Corrina Tucker on Text Encoding

I started to learn the XML language less than a year ago,
now I am encoding documents for a professional university.

I started to learn the XML language less than a year ago, now I am encoding documents for a professional university. The Stereoscopic Society of America is a group of individuals who are still active today in preserving the stereoscope and the stereographs along with them. I was excited to start this project because of my love for photography and learning about past techniques. I wanted to see how all the pictures would have looked like during the time but knew that the technique is long gone. It would be almost impossible for an average individual to view the stereographs as they were intended to be viewed. I decided to do this digitally, so not only can I view these images as they were meant to be looked at, but so everyone in the world could also see these images.

These stereographs show what Penn State Behrend was like at the time. The stereographs were all taken by Norman B. Patterson, also known as Bill Patterson, a former faculty member. He sent out the envelopes to others for their critiques on the images. This was a common practice within the society for each assignment given. On these envelopes, in particular, most critiques were about the subject and not the technique of the stereographic. The envelopes that correspond to the few images give insight on the history of stereographs and this society in particular. They give insight into the language used at the time and techniques and technology that were popular.

The first thing I did was scan the envelopes so I had clear images to input and read off of. Then I began to encode the typed and written word on the envelopes that corresponded to four of the stereographs. These are the main focus of the documents.

The biggest trouble I had was reading cursive on the envelopes. The last time I ever had to read or write cursive was in elementary school, I am a senior in college now. I had to pick and choose words that I could understand and form sentences or phrases around those words. Some words are still unclear and have unclear tags surrounding them within the code. I chose to do this instead of keeping the guess confidential because I wanted to preserve the material as accurately as possible. I wanted someone to see this digital information and achieve the same information and experience as if they were in the archive. This was also tough because language and how people talked to one another has changed as well.

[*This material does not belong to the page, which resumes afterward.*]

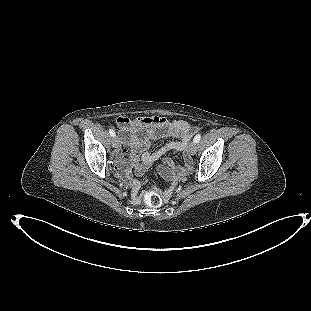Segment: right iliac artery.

I tagged the comments as XML ids so that you are able to search by a person within the document. I felt like this was important to follow from envelope to envelop, that person’s comment and see how they have changed over time. The only issue that I ran into besides reading what was said was being sure that different signatures were different people or not. Sometimes it was hard to figure out if people signing differently were the same people are not because at first, it would be a first and last name, sometimes just a last name. Most of the people who commented on the envelopes commented more than once. By following an individual, you would be able to learn about their language and what they like and dislike about Bill Patterson’s work.

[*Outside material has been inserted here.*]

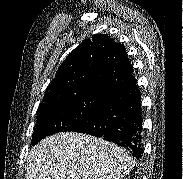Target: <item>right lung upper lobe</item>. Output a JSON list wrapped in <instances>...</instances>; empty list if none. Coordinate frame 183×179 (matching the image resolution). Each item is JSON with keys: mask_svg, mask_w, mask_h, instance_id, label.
Instances as JSON below:
<instances>
[{"mask_svg": "<svg viewBox=\"0 0 183 179\" xmlns=\"http://www.w3.org/2000/svg\"><path fill=\"white\" fill-rule=\"evenodd\" d=\"M125 47L105 34H95L75 48L46 88L40 106L90 94H101L132 76Z\"/></svg>", "mask_w": 183, "mask_h": 179, "instance_id": "right-lung-upper-lobe-1", "label": "right lung upper lobe"}]
</instances>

After I encoded all of the words, I got started on the stereographs themselves. I started by scanning the images, front and back in order to use the images for a digital copy. Some images have plastic tightly stuck to the images, therefore some are not as clear as others. It is important to scan the images instead of taking pictures so that they can be represented better online. I used the stereographs once scanned to make an animation to represent how the images would look through a stereoscope. This tool is available through the New York Public Library for free.